According to the elegant phrase on the T-shirts sold at the gaggle of tacky souvenir stalls that greet new arrivals to Green Island stepping off the boat from Taitung, “Green Island is … F***ing Hot“. Actually for about half of our three days’ stay on the island, the weather was Bl**dy chilly, as a front of cool, rainy weather coincided with our visit, but in another sense the blokes that coined that slogan got it right.
The line of souvenir stalls that set up to meet incoming boats are a first clue that tourism has come to Green island (綠島) in a big way during the last few years, and the sea of scooters (many with the whole family aboard: we saw one poor vehicle groaning under the weight of five bodies!) soon confirm that this is no longer a sleepy, unspoilt backwater, at least during the summer high season.
The main village on the island, Nanliao (南寮), which starts about a kilometer north of the harbor, is a kilometer-long, ragtag strip lining the seafront, uncomfortably reminiscent of the main drag in Kenting. During open hours, the narrow street seems almost constantly jammed with scooters and pedestrians who weave through and around each other in a chaotic kind of dance; it’s a miracle we didn’t see any accidents during our time there. Both sides of the street are lined with small restaurants, homestays, shops and ice bars selling seriously strange ‘desserts’ whose main ingredient (besides ice) is dried, shredded sea grass, an ingredient which makes those ices with taro and beans available everywhere else seem positively mainstream. At least so far there aren’t any noisy disco bars or nightclubs.
Green Island is ruled these days, it seems by package tours, and we weren’t able to book a room unless we also bought the whole package including roundtrip ferry tickets, a rental scooter, vouchers for a hot spring, a snorkeling lesson (!) and a mysterious-sounding ‘nighttime tour’. These deals actually work out pretty good value, and it’s a good way to avoid the minor hassle of sorting out times of ferries etc, but at the same time you’ll be assured of a uniquely Taiwanese experience. The snorkelling excursions (which never run with less than a hundred or so people in a group) are directed with military discipline, and since half the snorkelers can’t swim, everyone has to hold on to brightly colored buoyancy rings, tied together in long strings and towed out over the shallow reef by flipper-wearing instructors. Eventually our instructor calmed down enough to let me and a couple of others let go of the ring and swim around a little, but only after we informed him we were qualified divers.

Exercise requirements —
A – Condense the paragraph of the Green Island travel piece that begins "Green Island is ruled these days" into a bulleted list that keeps its main facts.
B – Extend the Green Island travel piece with a new passage that picks up after its final sentence.

[Stored data entries]
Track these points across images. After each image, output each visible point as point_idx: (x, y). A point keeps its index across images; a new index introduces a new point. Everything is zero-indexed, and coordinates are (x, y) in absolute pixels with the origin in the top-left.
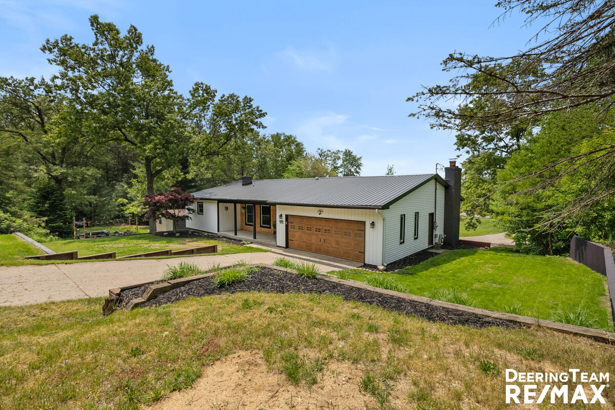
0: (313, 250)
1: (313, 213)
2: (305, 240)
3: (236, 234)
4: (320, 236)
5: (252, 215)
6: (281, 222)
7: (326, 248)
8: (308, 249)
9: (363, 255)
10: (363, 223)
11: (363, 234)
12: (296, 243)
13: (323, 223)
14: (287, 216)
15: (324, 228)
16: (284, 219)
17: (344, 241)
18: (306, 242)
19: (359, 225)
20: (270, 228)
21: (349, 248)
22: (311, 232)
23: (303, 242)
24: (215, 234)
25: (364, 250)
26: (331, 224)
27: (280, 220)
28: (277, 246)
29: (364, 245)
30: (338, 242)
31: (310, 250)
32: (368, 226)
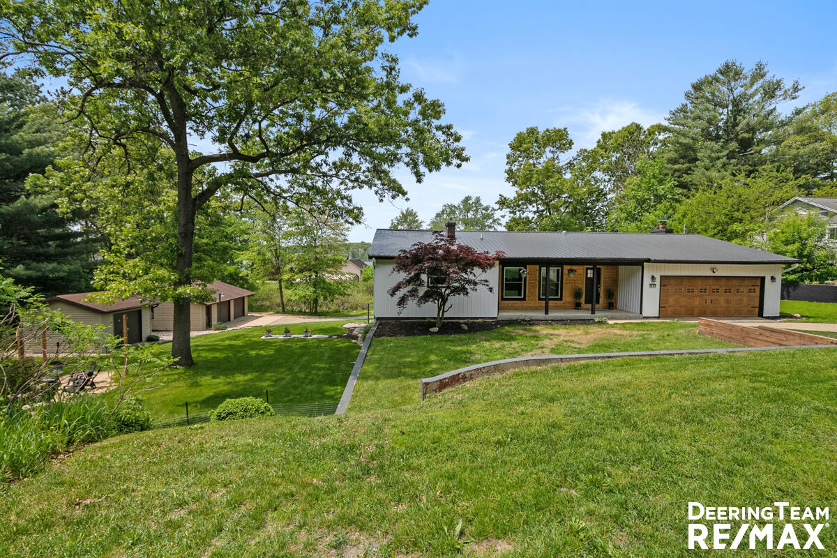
0: (696, 314)
1: (705, 271)
2: (684, 304)
3: (547, 313)
4: (707, 298)
5: (521, 284)
6: (652, 285)
7: (713, 309)
8: (688, 315)
9: (757, 310)
10: (763, 279)
11: (758, 289)
12: (670, 309)
13: (711, 282)
14: (661, 277)
15: (713, 287)
16: (658, 282)
17: (735, 298)
18: (686, 307)
19: (754, 281)
20: (561, 299)
21: (740, 306)
22: (693, 294)
23: (681, 307)
24: (496, 318)
25: (757, 304)
26: (723, 282)
27: (651, 283)
28: (644, 317)
29: (757, 300)
30: (728, 301)
31: (691, 314)
32: (768, 281)
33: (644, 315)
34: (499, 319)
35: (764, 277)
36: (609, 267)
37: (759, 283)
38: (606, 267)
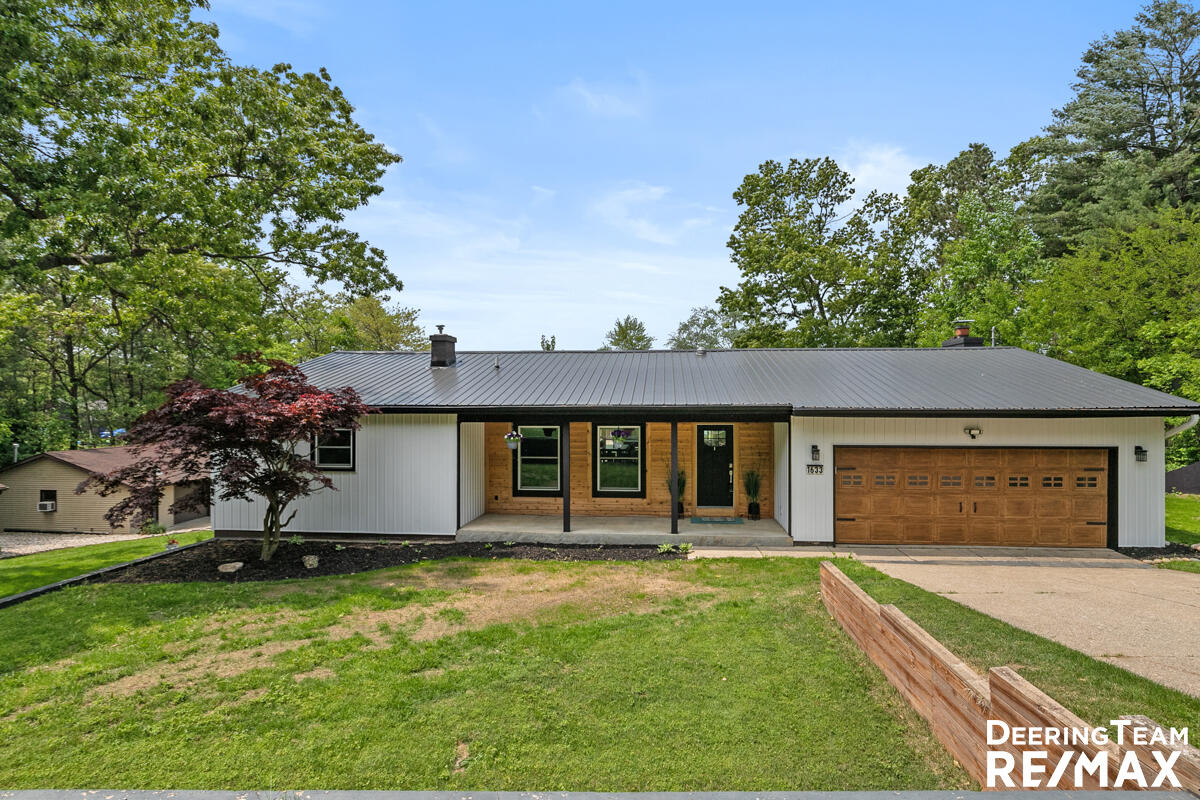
0: (935, 536)
1: (951, 434)
2: (901, 512)
3: (567, 529)
4: (962, 498)
6: (814, 468)
7: (980, 525)
8: (915, 538)
9: (1103, 530)
10: (1113, 453)
11: (1102, 479)
12: (866, 524)
13: (973, 460)
14: (837, 449)
15: (977, 473)
16: (827, 458)
17: (1040, 500)
18: (906, 519)
19: (1089, 458)
20: (642, 495)
21: (1056, 518)
22: (927, 487)
23: (894, 519)
24: (452, 537)
25: (1103, 517)
26: (1001, 462)
27: (811, 462)
28: (797, 544)
29: (1103, 505)
30: (1020, 507)
31: (923, 538)
32: (1126, 459)
33: (797, 538)
34: (459, 540)
35: (1117, 448)
36: (751, 424)
37: (1104, 463)
38: (742, 425)
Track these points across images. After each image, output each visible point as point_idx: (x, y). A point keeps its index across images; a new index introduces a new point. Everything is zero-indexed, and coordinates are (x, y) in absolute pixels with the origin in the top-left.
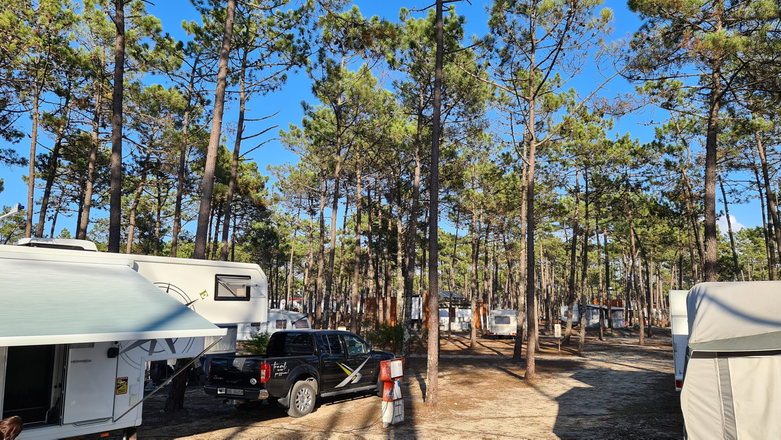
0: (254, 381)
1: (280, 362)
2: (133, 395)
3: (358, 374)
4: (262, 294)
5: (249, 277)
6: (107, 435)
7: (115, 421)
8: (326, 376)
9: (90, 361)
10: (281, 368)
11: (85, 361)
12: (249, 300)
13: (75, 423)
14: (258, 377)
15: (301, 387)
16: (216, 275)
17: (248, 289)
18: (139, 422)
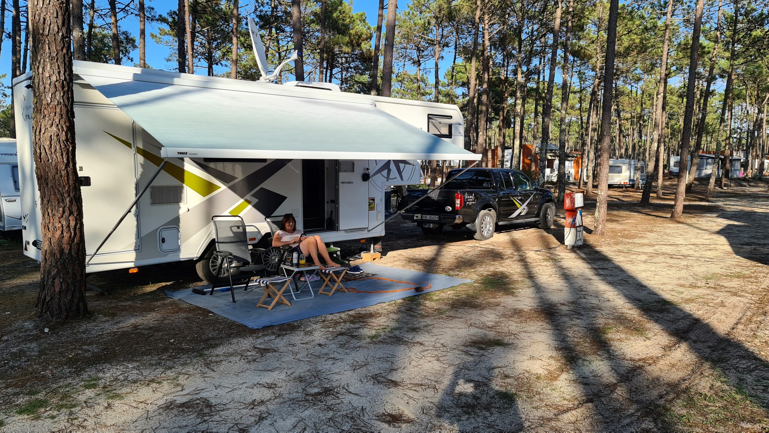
0: (449, 209)
1: (470, 193)
2: (379, 212)
3: (526, 208)
4: (460, 133)
5: (451, 117)
6: (364, 241)
7: (369, 231)
8: (502, 208)
9: (352, 183)
10: (471, 199)
11: (349, 183)
12: (451, 138)
13: (345, 230)
14: (453, 205)
15: (484, 215)
16: (429, 115)
17: (450, 126)
18: (383, 234)
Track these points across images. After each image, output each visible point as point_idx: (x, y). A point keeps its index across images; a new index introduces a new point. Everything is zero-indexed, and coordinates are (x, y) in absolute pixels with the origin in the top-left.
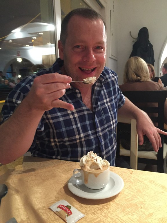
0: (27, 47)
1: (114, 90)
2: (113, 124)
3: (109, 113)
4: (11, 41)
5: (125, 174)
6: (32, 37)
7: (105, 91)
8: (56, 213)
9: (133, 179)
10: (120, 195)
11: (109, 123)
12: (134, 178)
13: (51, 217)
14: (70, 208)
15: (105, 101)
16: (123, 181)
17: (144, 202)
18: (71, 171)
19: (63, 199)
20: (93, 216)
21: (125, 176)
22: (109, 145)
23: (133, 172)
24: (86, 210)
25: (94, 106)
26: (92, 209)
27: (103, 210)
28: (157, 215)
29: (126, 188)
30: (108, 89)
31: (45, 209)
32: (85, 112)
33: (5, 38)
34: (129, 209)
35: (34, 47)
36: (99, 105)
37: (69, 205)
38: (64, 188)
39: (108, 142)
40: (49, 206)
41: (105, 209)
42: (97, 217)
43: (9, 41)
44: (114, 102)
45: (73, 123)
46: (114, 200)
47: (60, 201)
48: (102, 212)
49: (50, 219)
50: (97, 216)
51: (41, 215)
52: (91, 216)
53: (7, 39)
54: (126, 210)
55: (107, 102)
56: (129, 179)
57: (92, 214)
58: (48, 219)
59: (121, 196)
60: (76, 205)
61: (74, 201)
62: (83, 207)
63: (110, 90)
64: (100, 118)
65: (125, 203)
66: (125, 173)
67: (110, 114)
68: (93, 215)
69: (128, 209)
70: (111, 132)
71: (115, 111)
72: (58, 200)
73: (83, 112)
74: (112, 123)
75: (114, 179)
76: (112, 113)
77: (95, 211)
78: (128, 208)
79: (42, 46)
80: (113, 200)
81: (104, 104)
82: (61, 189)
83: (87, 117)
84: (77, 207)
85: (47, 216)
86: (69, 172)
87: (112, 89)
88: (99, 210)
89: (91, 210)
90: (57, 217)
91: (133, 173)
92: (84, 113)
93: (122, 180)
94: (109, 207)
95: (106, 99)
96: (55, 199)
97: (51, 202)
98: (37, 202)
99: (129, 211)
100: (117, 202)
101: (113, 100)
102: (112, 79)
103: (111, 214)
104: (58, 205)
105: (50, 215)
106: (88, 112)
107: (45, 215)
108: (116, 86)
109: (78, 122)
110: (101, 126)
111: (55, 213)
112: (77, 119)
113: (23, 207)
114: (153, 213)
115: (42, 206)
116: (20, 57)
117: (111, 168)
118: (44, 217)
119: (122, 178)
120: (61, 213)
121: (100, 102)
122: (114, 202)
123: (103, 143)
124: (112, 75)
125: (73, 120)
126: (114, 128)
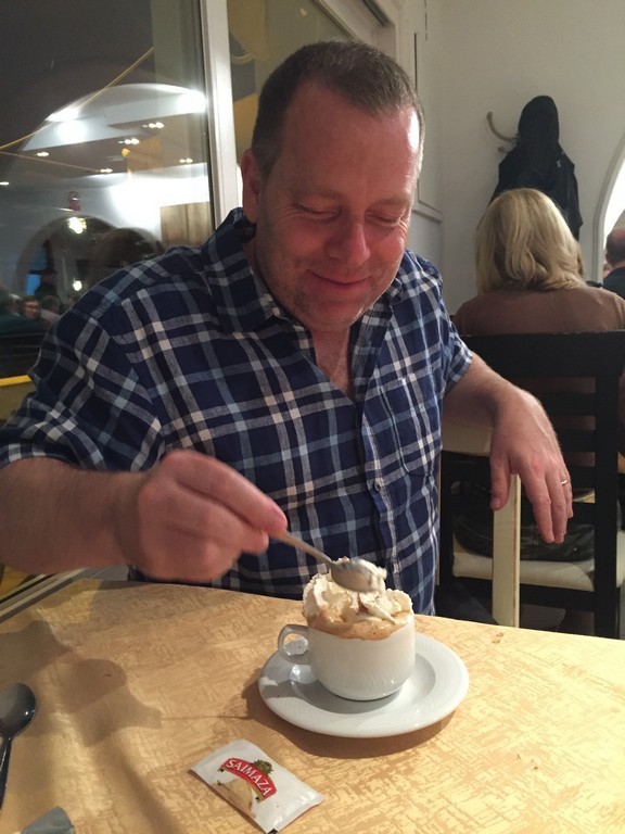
0: (105, 176)
1: (431, 326)
2: (427, 449)
3: (412, 409)
4: (45, 154)
5: (473, 643)
6: (123, 139)
7: (398, 332)
8: (217, 790)
9: (503, 663)
10: (453, 720)
11: (410, 446)
12: (506, 656)
13: (197, 805)
14: (270, 770)
15: (397, 366)
16: (464, 670)
17: (544, 748)
18: (270, 635)
19: (242, 737)
20: (353, 798)
21: (472, 652)
22: (412, 524)
23: (502, 635)
24: (327, 778)
25: (359, 381)
26: (352, 773)
27: (390, 778)
28: (593, 794)
29: (478, 697)
30: (406, 324)
31: (173, 773)
32: (325, 402)
33: (21, 144)
34: (491, 771)
35: (129, 174)
36: (374, 380)
37: (265, 758)
38: (245, 695)
39: (409, 515)
40: (190, 764)
41: (399, 772)
42: (369, 803)
43: (39, 154)
44: (429, 370)
45: (284, 440)
46: (433, 740)
47: (231, 744)
48: (388, 785)
49: (192, 811)
50: (369, 799)
51: (162, 797)
52: (345, 799)
53: (29, 147)
54: (479, 777)
55: (404, 372)
56: (486, 663)
57: (350, 790)
58: (187, 810)
59: (457, 724)
60: (289, 761)
61: (284, 746)
62: (319, 767)
63: (415, 327)
64: (379, 427)
65: (474, 751)
66: (473, 638)
67: (414, 414)
68: (354, 794)
69: (486, 774)
70: (418, 477)
71: (433, 402)
72: (224, 742)
73: (319, 404)
74: (421, 444)
75: (431, 662)
76: (423, 409)
77: (361, 782)
78: (485, 768)
79: (161, 170)
80: (429, 739)
81: (393, 376)
82: (235, 698)
83: (332, 419)
84: (294, 766)
85: (181, 801)
86: (262, 637)
87: (421, 323)
88: (376, 777)
89: (346, 776)
90: (219, 803)
91: (504, 637)
92: (324, 406)
93: (461, 663)
94: (412, 765)
95: (401, 358)
96: (214, 738)
97: (195, 749)
98: (147, 751)
99: (490, 778)
100: (445, 749)
101: (428, 362)
102: (421, 289)
103: (421, 791)
104: (223, 759)
105: (196, 796)
106: (337, 400)
107: (173, 795)
108: (438, 314)
109: (301, 437)
110: (382, 456)
111: (210, 788)
112: (299, 428)
113: (91, 768)
114: (579, 787)
115: (164, 765)
116: (78, 213)
117: (420, 621)
118: (172, 804)
119: (461, 657)
120: (235, 790)
121: (379, 367)
122: (434, 745)
123: (390, 516)
124: (421, 275)
125: (283, 432)
126: (429, 463)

Solved tasks —
A –
- Package tours dominate Green Island, and a room could only be booked as part of a full package.
- The package included roundtrip ferry tickets, a rental scooter, hot spring vouchers, a snorkeling lesson and a "nighttime tour."
- These deals are fairly good value and spare visitors the hassle of arranging ferry times, while also guaranteeing a uniquely Taiwanese experience.
- Snorkeling excursions run with about a hundred or more people per group and are directed with military discipline.
- Because half the snorkelers cannot swim, everyone holds brightly colored buoyancy rings tied together in long strings, which flipper-wearing instructors tow out over the shallow reef.
- The instructor eventually let the writer and a few others let go and swim freely, but only after learning they were qualified divers.

B –
As evening falls, countless hundreds of hungry holidaymakers converge on the restaurant strip in Nanliao, or crowd into the string of BBQ joints out near the lighthouse just north of the village for supper, and an hour later, huge gangs of scooter riders (2, 3, even four on a bike) converge in swarms outside each homestay and hotel to take part in a summer nightly phenomenon possibly unique to Green Island: the evening scooter safari. Seeing the great convoys of scooters, all cruising along the narrow roads that climb over the hilly grasslands in the north of the island and shooting powerful flashlight beams across the meadows and into the trees, it seems impossible that anyone would spot anything, but the island’s population of sika deer, which apparently outnumber its permanent residents, are pretty easy to find, and (snacking on a certain species of succulent shrub that grows along one road) we discover plenty of specimens of a rare species of stick insect unique to Green Island, which apparently once fetched daft sums of money when sold to eager Japanese collectors, before a law was passed to protect the remaining individuals.
All this is undeniably fun in a way, but thankfully Green Island has a lot more to offer than hanging out with the masses. It’s not as jaw droppingly scenic as Lanyu or the loveliest islands of Matsu, but it certainly has its moments. Apart from the famous hot springs, right down on the rocky foreshore of the island’s southernmost tip, the most popular natural curiosities on the island are probably the Pekingese Dog Rock (哈巴狗岩, on the island’s east coast) and the General Rock (將軍岩), which really does look like some seated sage, propped up beside the road next to the island’s notorious prison, but even on this small isle a number of fascinating places get mostly overlooked in the summer rush for the island’s underwater wonders and its edible goodies. The prominent headland called Gong Guan Bi (公館鼻), just to the west of the General Rock is actually the remains of an old volcano, and offers some great easyish scrambling on its steep, untouched cliffs.
Nearby are the grassy cliff tops of Cow’s head Hill (牛頭山; if viewed from the west, near the prison, the name is strikingly appropriate). Trails cross the grassy heights, past the cow’s rocky ‘horns’ and end at impressively sheer cliffs, with long views along the island’s rugged eastern coastline. Below the cliffs, reached by a path along the seashore, is one of the island’s several gaping caverns, known as the Swallows’ Grotto (燕子洞). It’s an impressively huge (if shallow) cave – the biggest I’ve ever seen in Taiwan – especially remarkable for its sinister history; this place where the bodies of dead inmates taken from the nearby prison were cremated. The small cemetery where their remains are buried lies beside the trail on the way to the cave.
For Green Island’s most outstanding chunk of scenery, however, head to the east coast. Half way down is the Pekingese Dog Rock, a small offshore island and one of the island’s most photographed spots. The scene here is impressively wild and beautiful in rough weather (as we discovered: it got seriously windy during our brief stay on the island). A short path (called for some reason the Little Great Wall, 小長城) leaves the road and climbs out onto a headland just to the north of the island and gives the classic view, although it’s teaming with tourists in good weather.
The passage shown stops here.